What to work on
Filter the entries for the word "down". Copy each line that has it.

Dataset records
--- --- ---
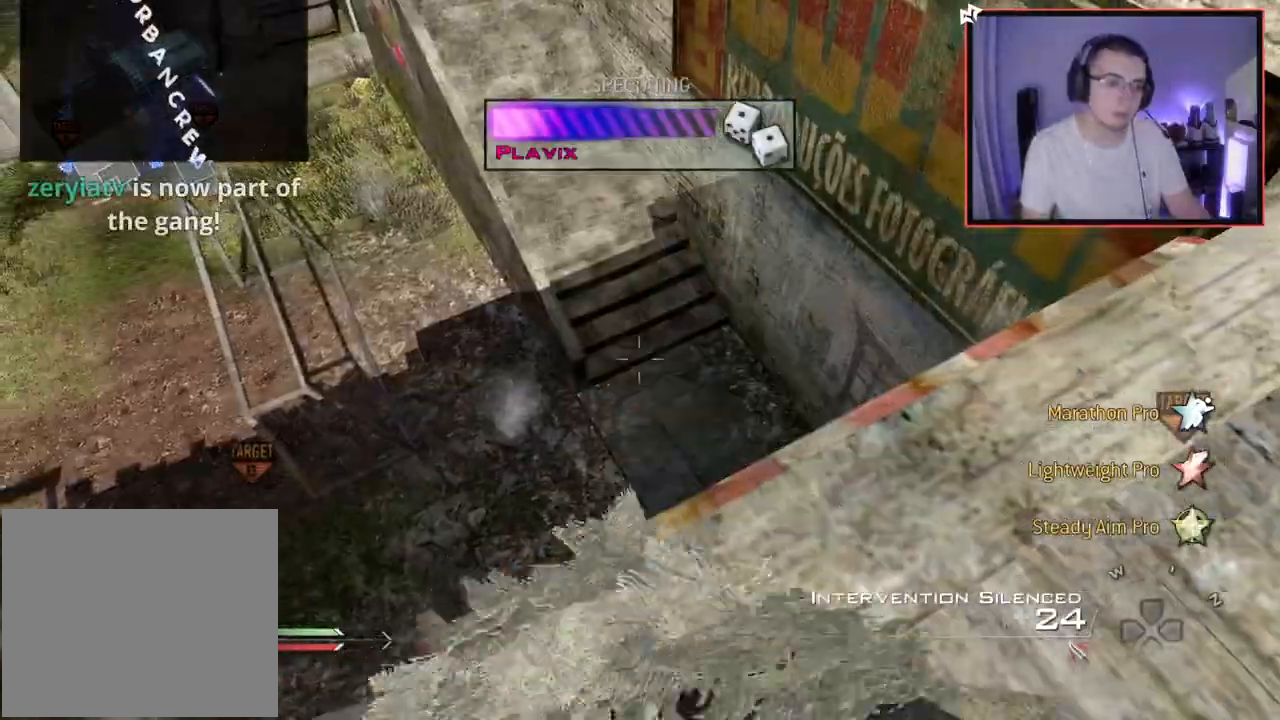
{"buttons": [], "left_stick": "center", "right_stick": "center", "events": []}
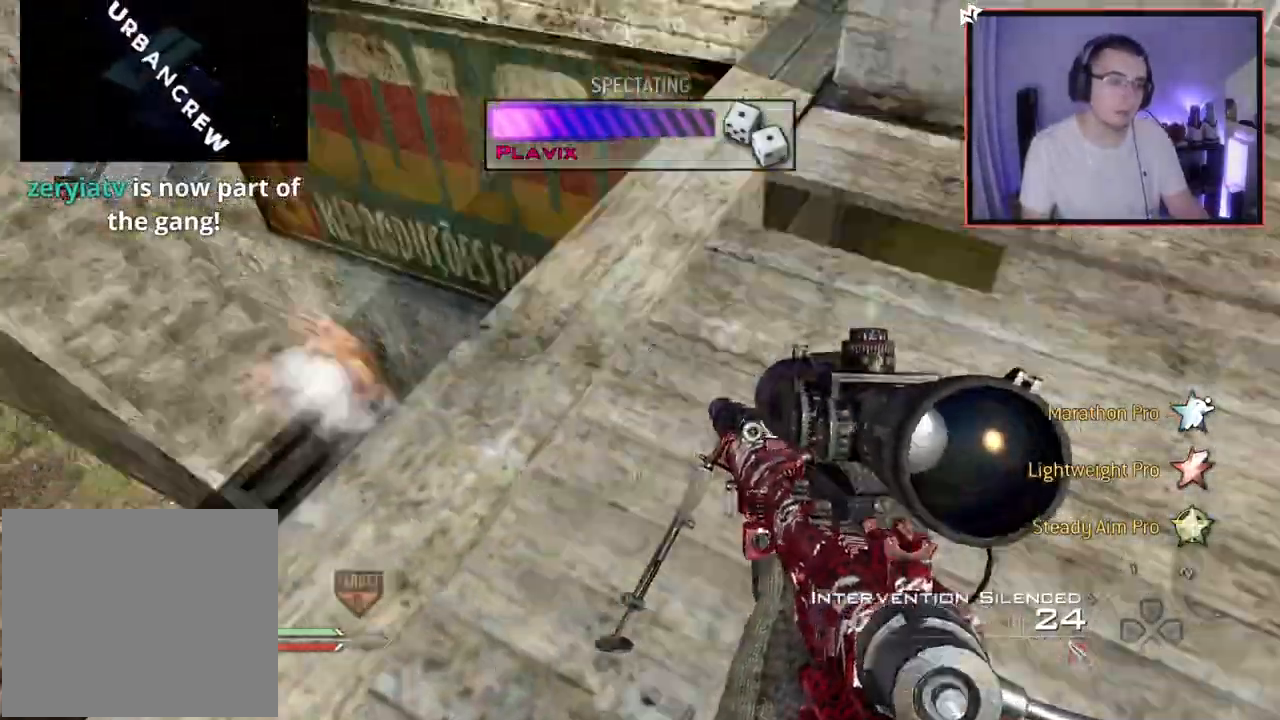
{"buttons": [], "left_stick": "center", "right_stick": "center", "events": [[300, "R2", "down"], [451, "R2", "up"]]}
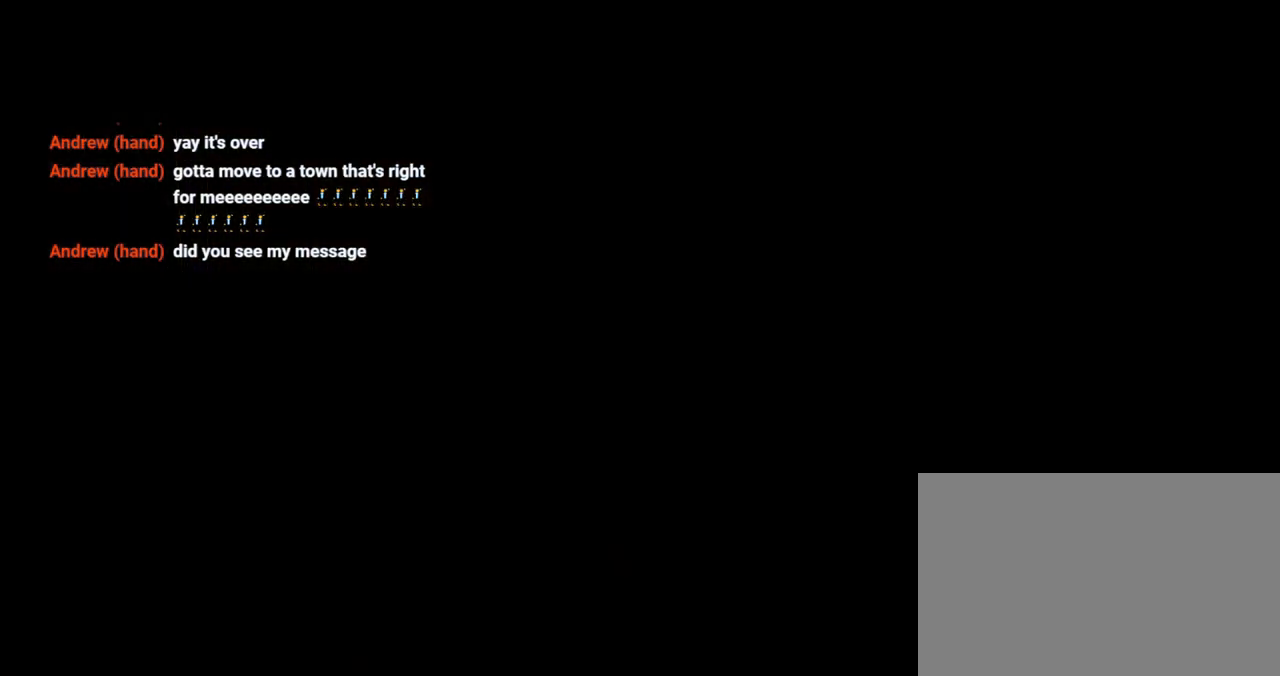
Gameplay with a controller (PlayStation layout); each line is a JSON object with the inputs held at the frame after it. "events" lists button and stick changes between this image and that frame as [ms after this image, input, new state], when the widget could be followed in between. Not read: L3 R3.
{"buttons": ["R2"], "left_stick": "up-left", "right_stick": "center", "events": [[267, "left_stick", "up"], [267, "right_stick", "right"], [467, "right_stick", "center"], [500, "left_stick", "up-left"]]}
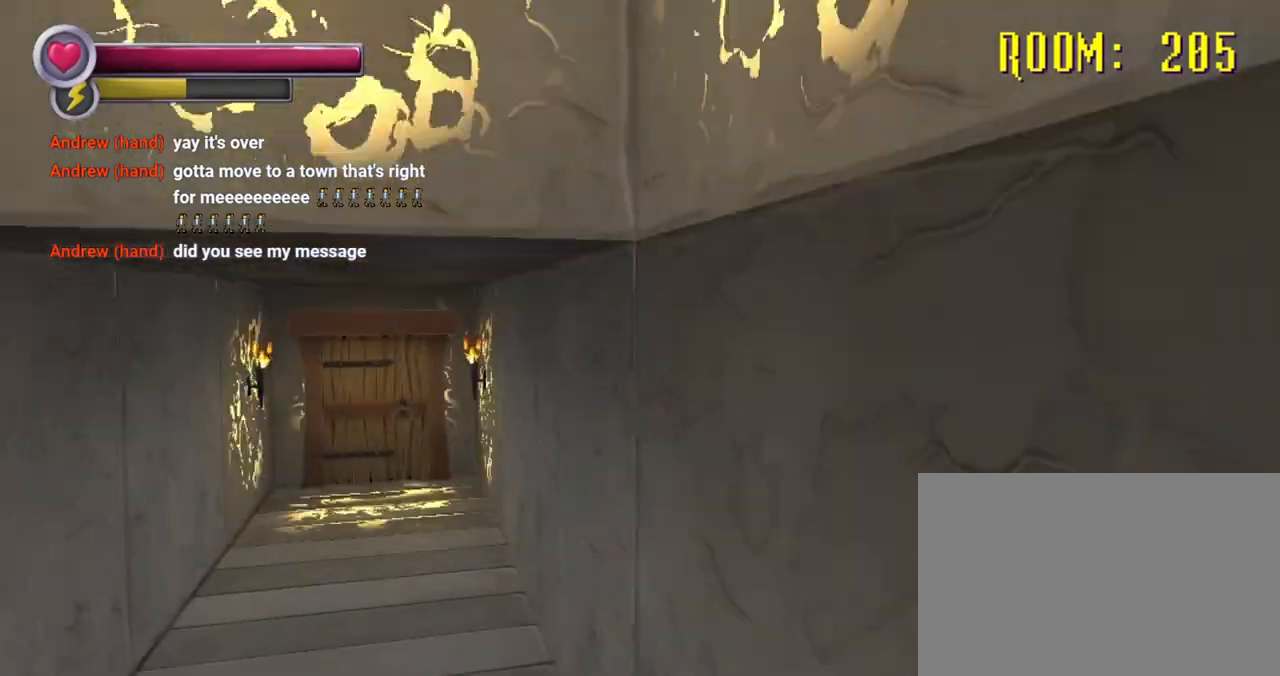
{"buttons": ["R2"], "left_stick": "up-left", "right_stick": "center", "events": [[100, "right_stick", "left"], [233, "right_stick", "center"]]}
--- --- ---
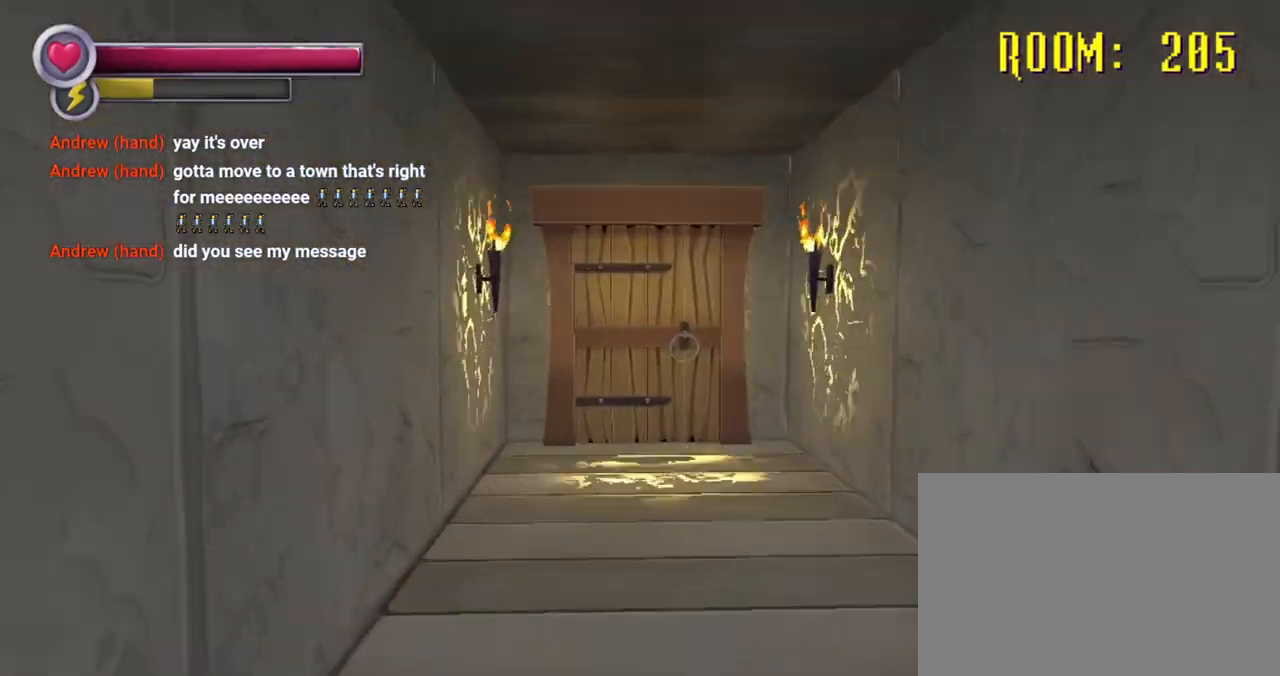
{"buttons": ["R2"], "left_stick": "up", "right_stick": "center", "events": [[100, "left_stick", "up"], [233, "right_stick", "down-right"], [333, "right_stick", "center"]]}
--- --- ---
Exercise output
{"buttons": [], "left_stick": "center", "right_stick": "center", "events": [[300, "R2", "down"], [451, "R2", "up"]]}
{"buttons": ["R2"], "left_stick": "up", "right_stick": "center", "events": [[100, "left_stick", "up"], [233, "right_stick", "down-right"], [333, "right_stick", "center"]]}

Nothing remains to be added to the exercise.